Victims of sexual harassment are not likely to receive meaningful recourse for their complaints if they go to the Labour Department.
This is because the director-general of the Labour Department himself does not seem to understand what sexual harassment is, and, in fact, made light of the issue at a recent seminar on ‘Sexual Harassment in the Workplace’ in conjunction with Sexual Harassment Week.
Ismail Abdul Rahim, the director-general of the Labour Department, in response to the introduction of a sexual harassment statute, was reported to have said ‘Employees would be extremely wary and cautious of cracking jokes… innocuous comments could be wrongly interpreted as a form of sexual harassment.’
Not only has the director-general failed miserably to comprehend the gravity of sexual harassment but it is appalling for a man in his position to equate sexual harassment with casual banter or a joke.
The irony of the situation is that the Human Resources Ministry was responsible for launching the Code of Practice on the Prevention and Eradication of Sexual Harassment in the Workplace which has clearly defined what sexual harassment is.
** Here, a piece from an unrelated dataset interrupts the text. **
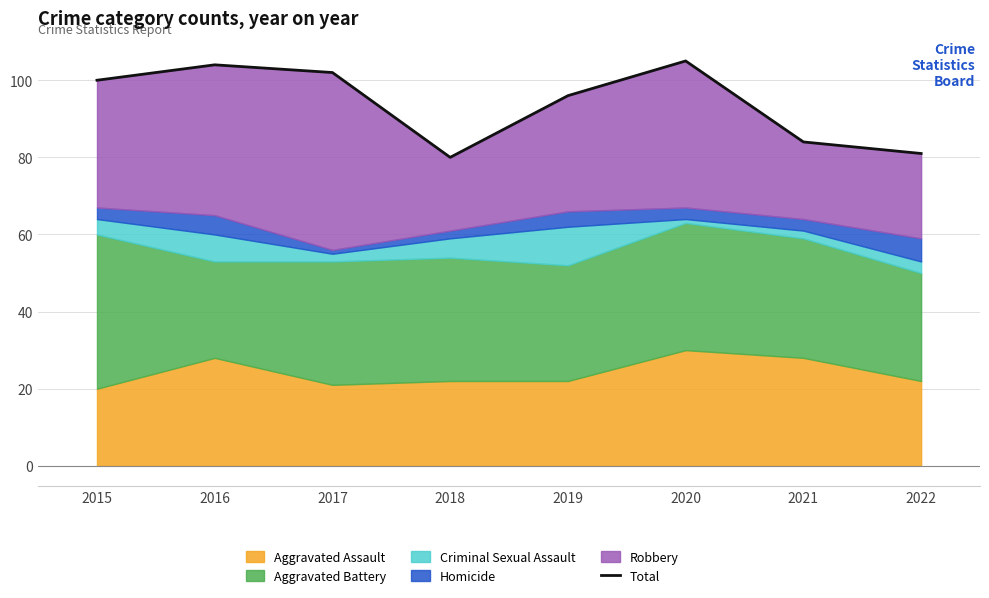

Between 2022 and 2020, which is larger?

2020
The Labour Department, under this ministry, is the main agency in charge of promoting the adoption of this Code of Practice.
When the Code of Practice was launched in 1999, the then human resources minister had stated, ‘There is ample evidence everywhere that a high percentage of sexual harassment cases occurring in the workplace goes unreported.
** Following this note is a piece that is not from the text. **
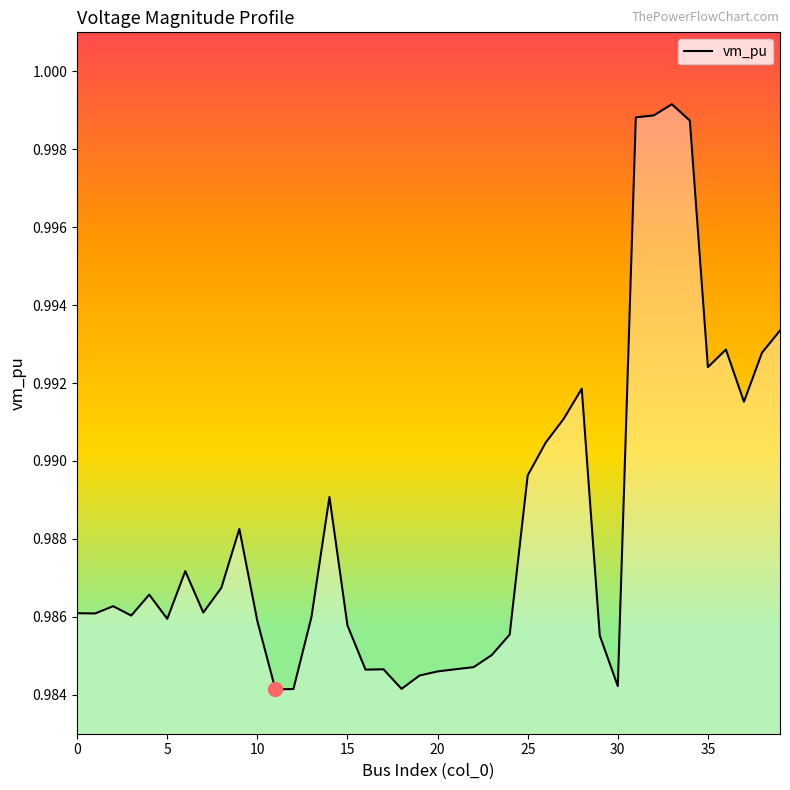

What is the greatest value displayed?

1.0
‘Due to embarrassment, helplessness and fear of being ridiculed, or worse still, of losing their jobs, most of the victims of sexual harassment were prevented from raising the problem and therefore had to suffer in silence....In Malaysia the unfortunate victims are presently facing distressing constraints to report sexual harassment because there is no established procedure to guide them how and where to report.’
The Code of Practice, however, has proven to be largely ineffective as it is voluntary and employers are under no compulsion to adopt a sexual harassment policy at the workplace. Ismail himself stated that as of last year, only 1,330 companies had adopted the Code.
This means that there has been a drastic drop as the Human Resources Ministry quoted 4,500 companies adopting the Code in 2001! Even then, the figure only represented 1% of the total number of 400,000 registered companies in Malaysia. The sad reality is that the vast majority of companies do not have a sexual harassment policy in place.
The Joint Action Group for Gender Equality (JAG) has been campaigning for the legislation of sexual harassment over the last decade. In 2001, JAG submitted a draft of a sexual harassment law in the hope that the government will take concrete action towards this serious offence at the workplace.
From the Human Resources Ministry to the Women, Family and Community Development Ministry, consultations, meetings and discussions on the legislation on sexual harassment were held with NGOs and employers’ federations. But all these have come to nought.
The picture remains grim. In 1999, the government recognised that sexual harassment was a serious workplace problem. In 2009, the director-general of the Labour Department is now reported to express there is no need for such a law.
So what recourse is that for sexual harassment victims? From the experiences of the Women’s Centre for Change (WCC), victims of sexual harassment range from civil servants, teachers, hospital staff, factory workers to managers.
Those who came forward to seek help have often ended up more disappointed than relieved. Many of these victims end up being tormented and unfairly treated as majority of companies/ agencies still do not have proper in-house mechanisms to handle sexual harassment cases.
What will it take for the government to recognise that sexual harassment is a serious problem that needs effective legislation? When will the government ‘walk the talk’?
The writer is executive director, Women’s Centre for Change, Penang.